Task statement
Quote every line of the items below word for word, leaving the pictures out of your answer.

Listed records
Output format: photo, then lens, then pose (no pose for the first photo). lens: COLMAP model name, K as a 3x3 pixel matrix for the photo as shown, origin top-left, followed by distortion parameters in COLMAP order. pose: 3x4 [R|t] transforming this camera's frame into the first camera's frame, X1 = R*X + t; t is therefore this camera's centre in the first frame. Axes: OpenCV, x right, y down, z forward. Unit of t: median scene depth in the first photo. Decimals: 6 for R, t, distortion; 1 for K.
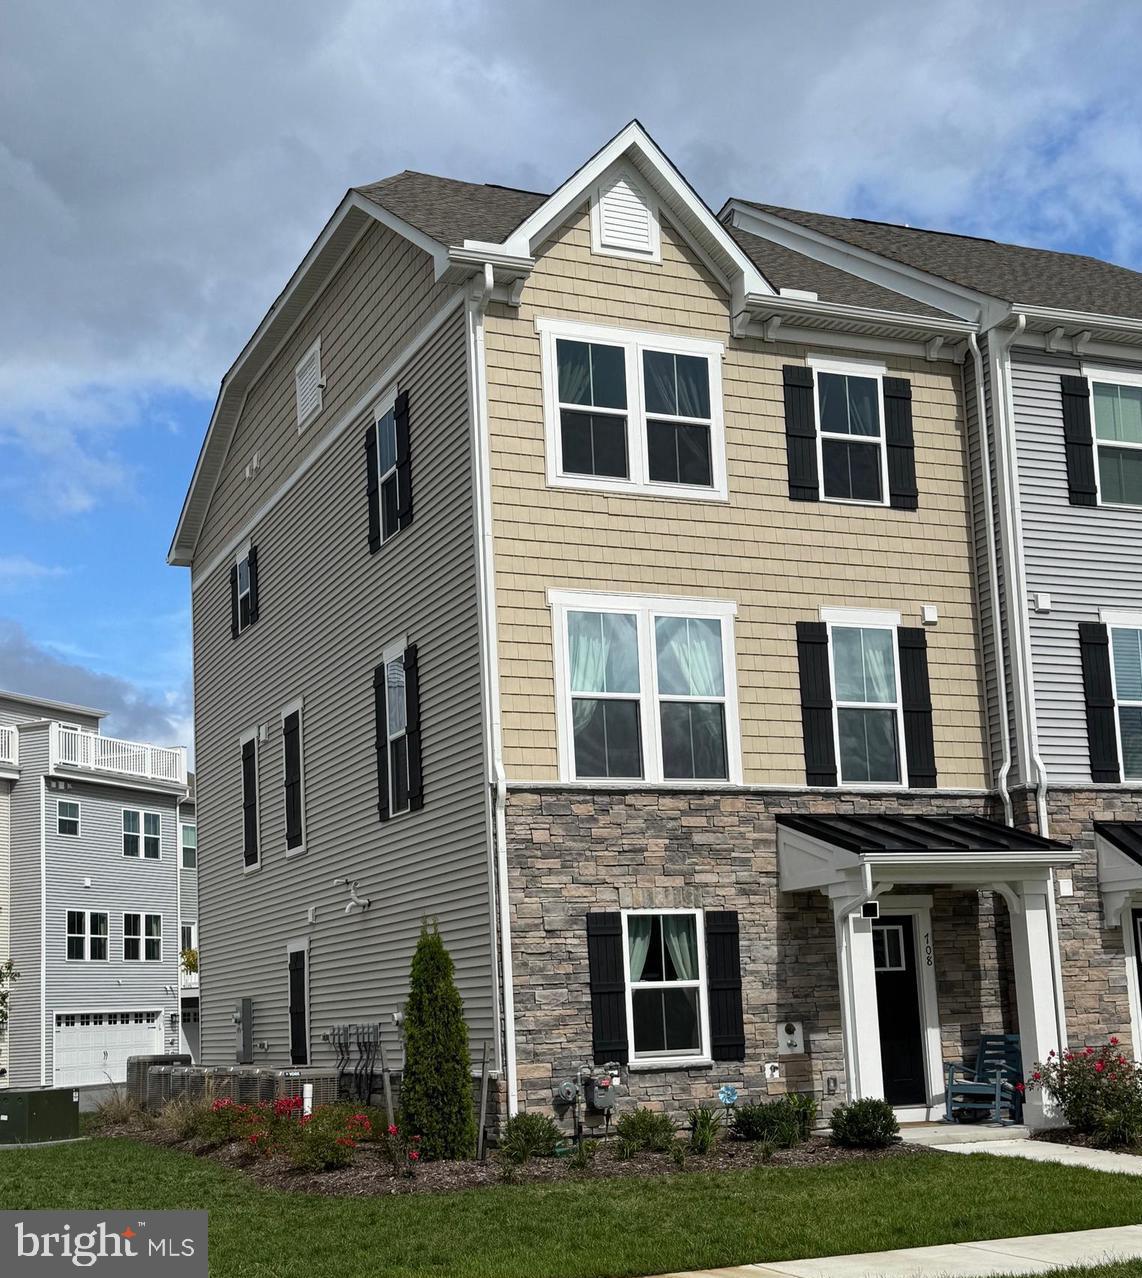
lens RADIAL K [[1765.6, 0, 572.8], [0, 1765.6, 803.4], [0, 0, 1]] dist [0.121134, 0.015463]
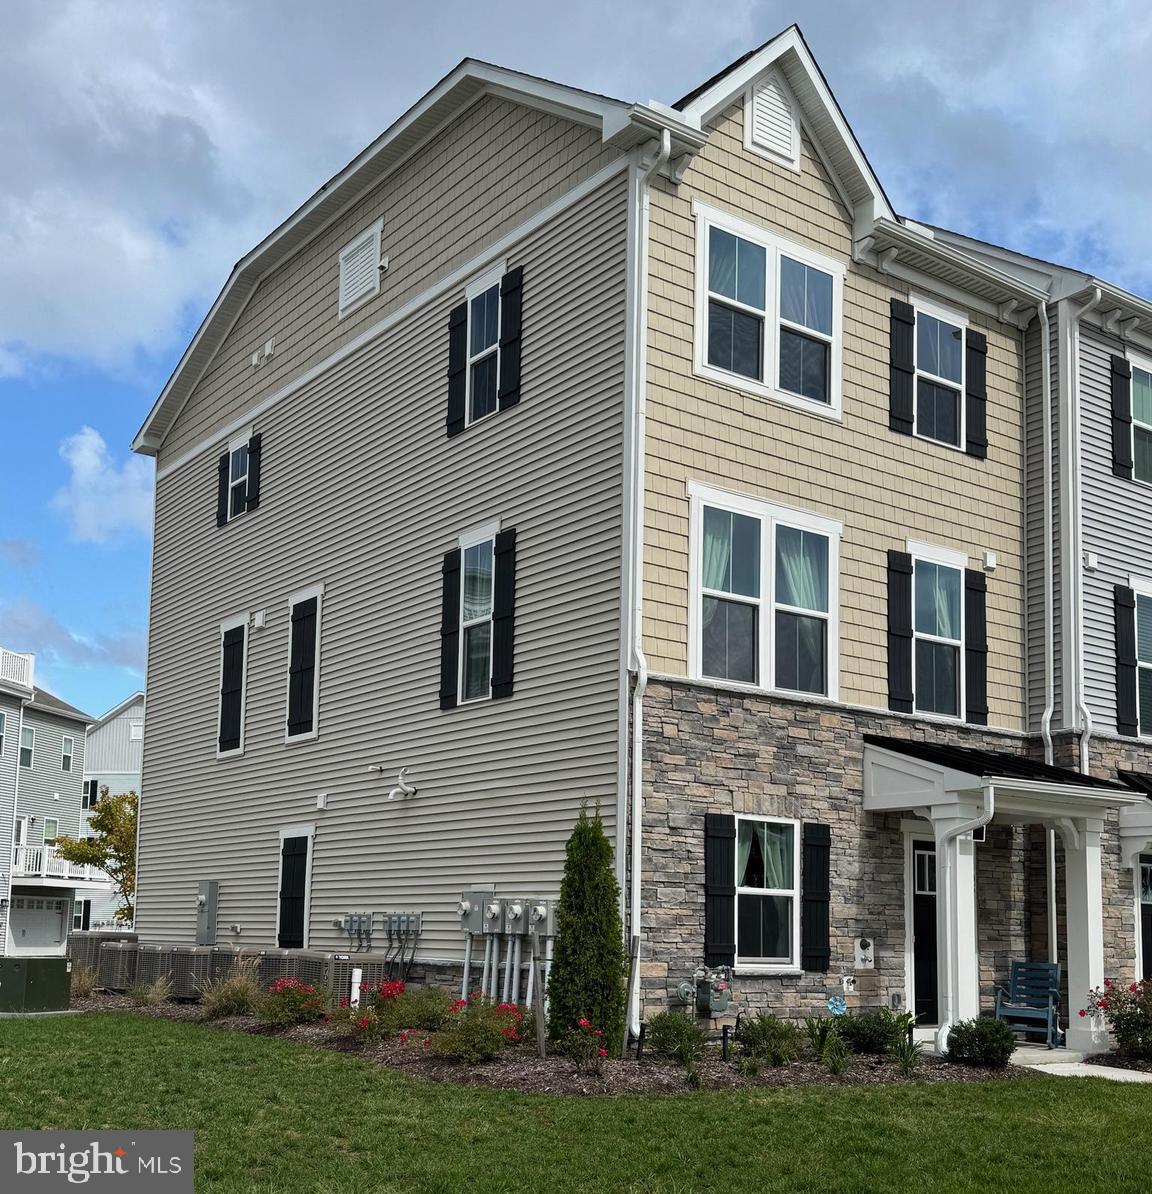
lens RADIAL K [[1418.3, 0, 575.3], [0, 1418.3, 795.9], [0, 0, 1]] dist [0.169686, -0.362653]
pose [[0.975680, 0.084937, 0.202072, -0.207098], [-0.089060, 0.995961, 0.011382, 0.046233], [-0.200290, -0.029102, 0.979304, 0.223316]]
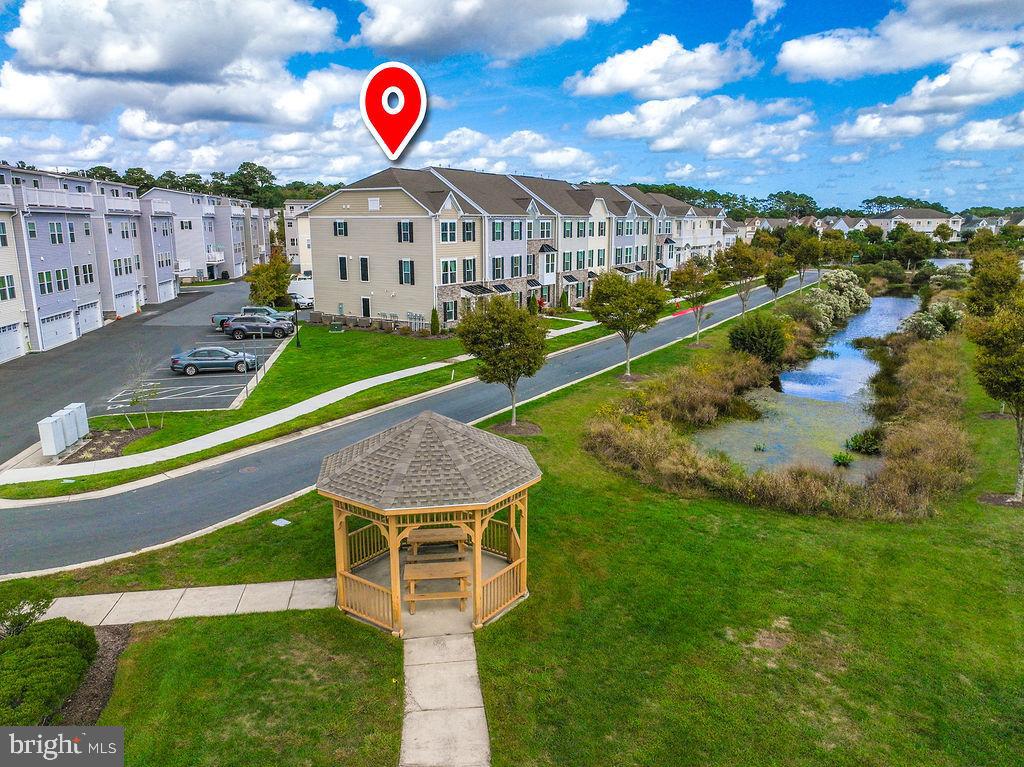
lens RADIAL K [[710.4, 0, 512.0], [0, 710.4, 383.5], [0, 0, 1]] dist [0.000603, -0.000125]
pose [[0.838576, -0.070379, 0.540219, -1.325229], [-0.103016, 0.953245, 0.284098, -0.469677], [-0.534956, -0.293890, 0.792118, -1.576328]]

Response to this exercise
Output format: photo, then lens, then pose (no pose for the first photo). lens: COLMAP model name, K as a 3x3 pixel matrix for the photo as shown, origin top-left, followed by distortion parameters in COLMAP order. pose: 3x4 [R|t] transforming this camera's frame into the first camera's frame, X1 = R*X + t; t is therefore this camera's centre in the first frame. Axes: OpenCV, x right, y down, z forward. Unit of t: median scene depth in the first photo. Decimals: 6 for R, t, distortion; 1 for K.
lens RADIAL K [[1765.6, 0, 572.8], [0, 1765.6, 803.4], [0, 0, 1]] dist [0.121134, 0.015463]
lens RADIAL K [[1418.3, 0, 575.3], [0, 1418.3, 795.9], [0, 0, 1]] dist [0.169686, -0.362653]
pose [[0.975680, 0.084937, 0.202072, -0.207098], [-0.089060, 0.995961, 0.011382, 0.046233], [-0.200290, -0.029102, 0.979304, 0.223316]]
lens RADIAL K [[710.4, 0, 512.0], [0, 710.4, 383.5], [0, 0, 1]] dist [0.000603, -0.000125]
pose [[0.838576, -0.070379, 0.540219, -1.325229], [-0.103016, 0.953245, 0.284098, -0.469677], [-0.534956, -0.293890, 0.792118, -1.576328]]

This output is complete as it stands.